Theoretical study on charge mobilities of pentafluorophenyl-appended bisthiazole derivatives

- Charge transport properties of 4,4′-bis(perfluorophenyl)-2,2′-bithiazole and its Br substituted derivative were predicted.
- Angle dependence of charge mobility reveals that the electron transport is remarkably anisotropic.
- The attachment of bromine atoms to the thiazole ring of PFBT is not beneficial to the charge transport.

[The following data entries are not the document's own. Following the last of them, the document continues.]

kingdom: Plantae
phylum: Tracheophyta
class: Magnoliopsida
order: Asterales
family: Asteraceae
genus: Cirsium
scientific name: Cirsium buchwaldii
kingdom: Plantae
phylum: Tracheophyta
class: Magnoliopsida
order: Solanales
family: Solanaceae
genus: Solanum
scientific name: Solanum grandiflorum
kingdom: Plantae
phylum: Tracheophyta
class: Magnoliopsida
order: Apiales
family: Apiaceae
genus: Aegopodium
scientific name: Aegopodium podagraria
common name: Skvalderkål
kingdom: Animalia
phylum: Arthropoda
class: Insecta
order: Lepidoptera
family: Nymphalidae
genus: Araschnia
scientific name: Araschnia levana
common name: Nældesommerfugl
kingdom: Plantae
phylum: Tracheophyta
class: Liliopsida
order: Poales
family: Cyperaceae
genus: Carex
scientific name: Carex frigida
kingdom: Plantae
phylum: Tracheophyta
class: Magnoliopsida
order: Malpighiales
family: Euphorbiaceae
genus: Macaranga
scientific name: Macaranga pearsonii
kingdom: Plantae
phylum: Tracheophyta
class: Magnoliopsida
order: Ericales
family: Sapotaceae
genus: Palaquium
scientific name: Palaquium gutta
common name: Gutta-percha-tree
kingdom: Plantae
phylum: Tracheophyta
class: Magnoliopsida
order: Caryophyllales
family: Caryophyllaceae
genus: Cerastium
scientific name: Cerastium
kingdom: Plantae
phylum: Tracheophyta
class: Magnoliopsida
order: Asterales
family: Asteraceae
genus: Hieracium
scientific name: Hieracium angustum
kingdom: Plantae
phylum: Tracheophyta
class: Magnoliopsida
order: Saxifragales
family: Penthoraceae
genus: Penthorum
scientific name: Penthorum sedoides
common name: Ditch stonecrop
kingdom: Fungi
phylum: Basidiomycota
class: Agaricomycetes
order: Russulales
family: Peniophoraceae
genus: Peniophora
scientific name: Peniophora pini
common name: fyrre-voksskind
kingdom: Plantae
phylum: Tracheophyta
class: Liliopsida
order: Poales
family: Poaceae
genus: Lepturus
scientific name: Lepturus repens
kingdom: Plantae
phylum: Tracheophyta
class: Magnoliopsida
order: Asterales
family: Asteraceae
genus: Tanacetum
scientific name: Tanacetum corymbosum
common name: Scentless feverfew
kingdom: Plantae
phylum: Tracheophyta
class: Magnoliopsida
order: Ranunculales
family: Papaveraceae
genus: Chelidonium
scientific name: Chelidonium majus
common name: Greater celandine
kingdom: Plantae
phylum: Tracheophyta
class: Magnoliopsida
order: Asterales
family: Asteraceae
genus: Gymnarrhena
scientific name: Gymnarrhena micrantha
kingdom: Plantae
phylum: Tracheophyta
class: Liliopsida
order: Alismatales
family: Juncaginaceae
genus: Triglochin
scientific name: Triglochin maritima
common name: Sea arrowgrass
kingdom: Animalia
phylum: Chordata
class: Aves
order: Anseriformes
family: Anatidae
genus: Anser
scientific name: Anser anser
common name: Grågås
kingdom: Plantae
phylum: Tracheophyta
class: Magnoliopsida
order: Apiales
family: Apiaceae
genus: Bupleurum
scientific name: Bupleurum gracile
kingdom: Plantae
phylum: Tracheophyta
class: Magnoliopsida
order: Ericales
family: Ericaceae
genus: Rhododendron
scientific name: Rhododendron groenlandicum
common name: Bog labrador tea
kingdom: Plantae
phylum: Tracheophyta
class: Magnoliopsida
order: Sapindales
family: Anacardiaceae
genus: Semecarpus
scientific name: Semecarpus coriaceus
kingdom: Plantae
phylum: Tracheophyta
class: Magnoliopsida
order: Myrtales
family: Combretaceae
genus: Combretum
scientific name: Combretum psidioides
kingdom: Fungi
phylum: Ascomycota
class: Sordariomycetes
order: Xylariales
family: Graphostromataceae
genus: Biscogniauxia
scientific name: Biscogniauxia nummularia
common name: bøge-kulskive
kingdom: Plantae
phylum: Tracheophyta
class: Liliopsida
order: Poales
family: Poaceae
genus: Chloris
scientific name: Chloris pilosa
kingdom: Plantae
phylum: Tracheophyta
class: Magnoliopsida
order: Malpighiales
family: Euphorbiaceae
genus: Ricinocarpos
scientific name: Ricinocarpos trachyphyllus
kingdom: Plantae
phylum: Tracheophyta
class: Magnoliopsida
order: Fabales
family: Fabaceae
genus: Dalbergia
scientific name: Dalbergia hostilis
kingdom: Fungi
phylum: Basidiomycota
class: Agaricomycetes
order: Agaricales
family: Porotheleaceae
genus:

The density functional theory and the incoherent charge-hopping model were employed to investigate the charge transport properties of 4,4′-bis(perfluorophenyl)-2,2′-bithiazole (PFBT) and its Br substituted derivative Br-PFBT at the molecular and crystal levels. Insights into their geometric structures, frontier molecular orbitals, reorganization energies and transfer integrals as well as anisotropic mobilities of the two materials were discussed. It was found that the introduction of the electron-withdrawing bromine atoms to PFBT lowers the HOMO-LUMO energy gap, which is beneficial to the efficiency of charge transport. However, the Br destroys the coplanar feature of the Br-PFBT, which is unfavorable to the charge transport due to the large reorganization energy and small transfer integral. The transfer integral among the dominant hopping pathways showed that both electron and hole transport processes take place in the parallel dimers between neighboring molecules with π-π stacking interactions. Additionally, the simulation for the angle dependence of the charge mobility reveals that the electron transport in both molecular crystals is remarkably anisotropic. For PFBT, the electron mobility (0.084 cm2 V−1 s−1) is slightly larger than that of hole transfer due to a large effective transfer integral for the latter. Besides, the electron mobility of Br-PFBT (0.034 cm2 V−1 s−1) is 50 times as large as that of hole transfer, indicating that Br-PFBT could only be used as an n-type organic semiconductor. The attachment of the electron-withdrawing bromine atoms to the thiazole ring of PFBT is not beneficial to the charge transport.

The density functional theory and incoherent charge-hopping model were employed to investigate the charge transport properties of 4,4′-bis(perfluorophenyl)-2,2′-bithiazole (PFBT) and its Br substituted derivative.